A Religious Test in America?: The 1809 Motion to Vacate Jacob Henry’s North Carolina State Legislative Seat—A Re-Evaluation of the Primary Sources
A Religious Test in America?: The 1809 Motion to Vacate Jacob Henry’s North Carolina State Legislative Seat—A Re-Evaluation of the Primary Sources, 98(1) NORTH CAROLINA HISTORICAL REVIEW 1-41 (Jan. 2021)
45 Pages Posted: 17 Dec 2019 Last revised: 14 Apr 2021
Date Written: November 25, 2019
During 1776, but prior to announcing the Declaration of Independence, the Continental Congress instructed the state legislatures to call conventions to draft constitutions to regularize their local state governments so that each could be administered in the name of the People and absent royal governors and royal officers. North Carolina heeded the revolutionary call—in 1776, it implemented a new constitution with a bill of rights. One interesting feature of the 1776 North Carolina Constitution was that Article 32 imposed a religious test. Article 32 stated:
That no person, who shall deny the being of God or the truth of the Protestant religion, or the divine authority either of the Old or New Testaments, or who shall hold religious principles incompatible with the freedom and safety of the State, shall be capable of holding any office or place of trust or profit in the civil department within this State.

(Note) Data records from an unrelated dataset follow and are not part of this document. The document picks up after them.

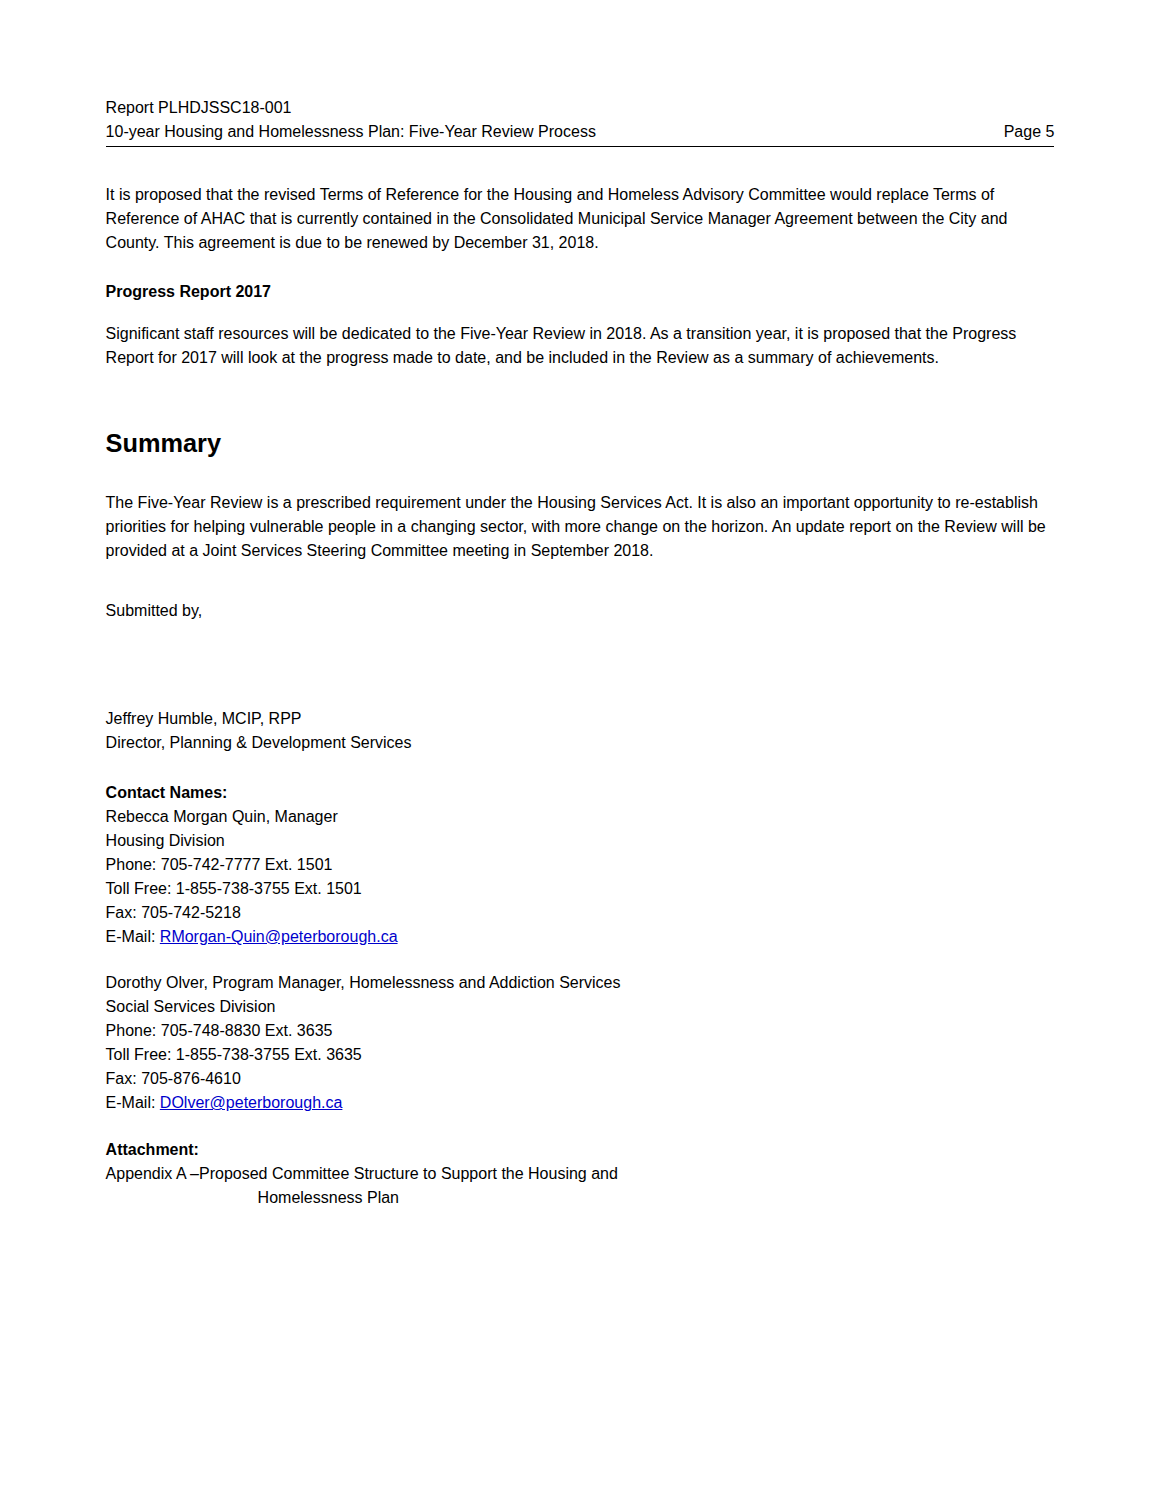Report PLHDJSSC18-001
10-year Housing and Homelessness Plan: Five-Year Review Process
Page 5
It is proposed that the revised Terms of Reference for the Housing and Homeless Advisory Committee would replace Terms of Reference of AHAC that is currently contained in the Consolidated Municipal Service Manager Agreement between the City and County. This agreement is due to be renewed by December 31, 2018.
Progress Report 2017
Significant staff resources will be dedicated to the Five-Year Review in 2018. As a transition year, it is proposed that the Progress Report for 2017 will look at the progress made to date, and be included in the Review as a summary of achievements.
Summary
The Five-Year Review is a prescribed requirement under the Housing Services Act. It is also an important opportunity to re-establish priorities for helping vulnerable people in a changing sector, with more change on the horizon. An update report on the Review will be provided at a Joint Services Steering Committee meeting in September 2018.
Submitted by,
Jeffrey Humble, MCIP, RPP
Director, Planning & Development Services
Contact Names:
Rebecca Morgan Quin, Manager
Housing Division
Phone: 705-742-7777 Ext. 1501
Toll Free: 1-855-738-3755 Ext. 1501
Fax: 705-742-5218
E-Mail: RMorgan-Quin@peterborough.ca
Dorothy Olver, Program Manager, Homelessness and Addiction Services
Social Services Division
Phone: 705-748-8830 Ext. 3635
Toll Free: 1-855-738-3755 Ext. 3635
Fax: 705-876-4610
E-Mail: DOlver@peterborough.ca
Attachment:
Appendix A –Proposed Committee Structure to Support the Housing and
Homelessness Plan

Article 32’s religious test extended to four categories of persons. It extended to atheists, that is, those “who . . . deny the being of God.” It extended to non-Protestants, that is, those “who . . . deny . . . the truth of the Protestant religion.” It extended to non-Christians, that is, those “who . . . deny . . . the divine authority either of the Old or New Testaments.” And finally, it applied to an amorphous category of persons, that is, those “who . . . hold religious principles incompatible with the freedom and safety of the State.” A person falling in any of these four categories was not “capable of holding any office or place of trust or profit in the civil department within this State.” What the scope of this latter language is has been a matter of debate.
This particular provision would remain on the books, and largely unenforced, until North Carolina revisited this issue during the 1835 North Carolina Constitutional Convention—which drafted proposed amendments, subsequently ratified by the People, to the 1776 North Carolina Constitution. Still, in 1809, there was one (apparent) attempt to enforce the religious test provision.
In 1809, Jacob Henry was elected and qualified for a second annual term in North Carolina’s lower legislative house: the House of Commons. Henry was Jewish. On December 5, 1809, another member, Hugh C. Mills, put forward a motion to declare Henry’s seat vacant based on the 1776 North Carolina Constitution’s religious test. The next day, the Commons adjudicated the motion, and the motion failed. Henry kept his seat.
The modern, postbellum tertiary literature relating to the 1809 motion to vacate Henry’s seat is largely based on an antebellum secondary literature: i.e., documents from the mid-1810s into the 1850s. Some of those early documents may have been part of the public debate surrounding reform of the 1776 North Carolina Constitution’s religious test, including debates on proposed amendments to reform or abolish Article 32 heard in the 1835 North Carolina Constitutional Convention. Some of those records carry good indicia of authenticity and reliability, as some of the 1835 participants had been part of the earlier 1809 drama. On the other hand, there is some reason to doubt the reliability of these records: they were created in light of debate surrounding ongoing political reform. Furthermore, these were not contemporaneous records—by 1835, when the state constitutional convention met, memories of 1809 might well have grown dim.
In this short paper, I intend to summarize the standard narrative handed down to us from the 1830s, to illustrate how that narrative has been misunderstood (at least in part) by historians and other academics in more modern times, along with problems in that narrative. Next, I will put forward newly found records from December 1809 and early 1810 offering a significantly different account of what happened on the floor of the Commons on December 5 and 6, 1809. Having done so, I offer some personal reflections in regard to the difficulties surrounding legal history, particularly where (as here) the underlying historical issues touch on our deeply held moral and political intuitions, about the good society, and our common historical past.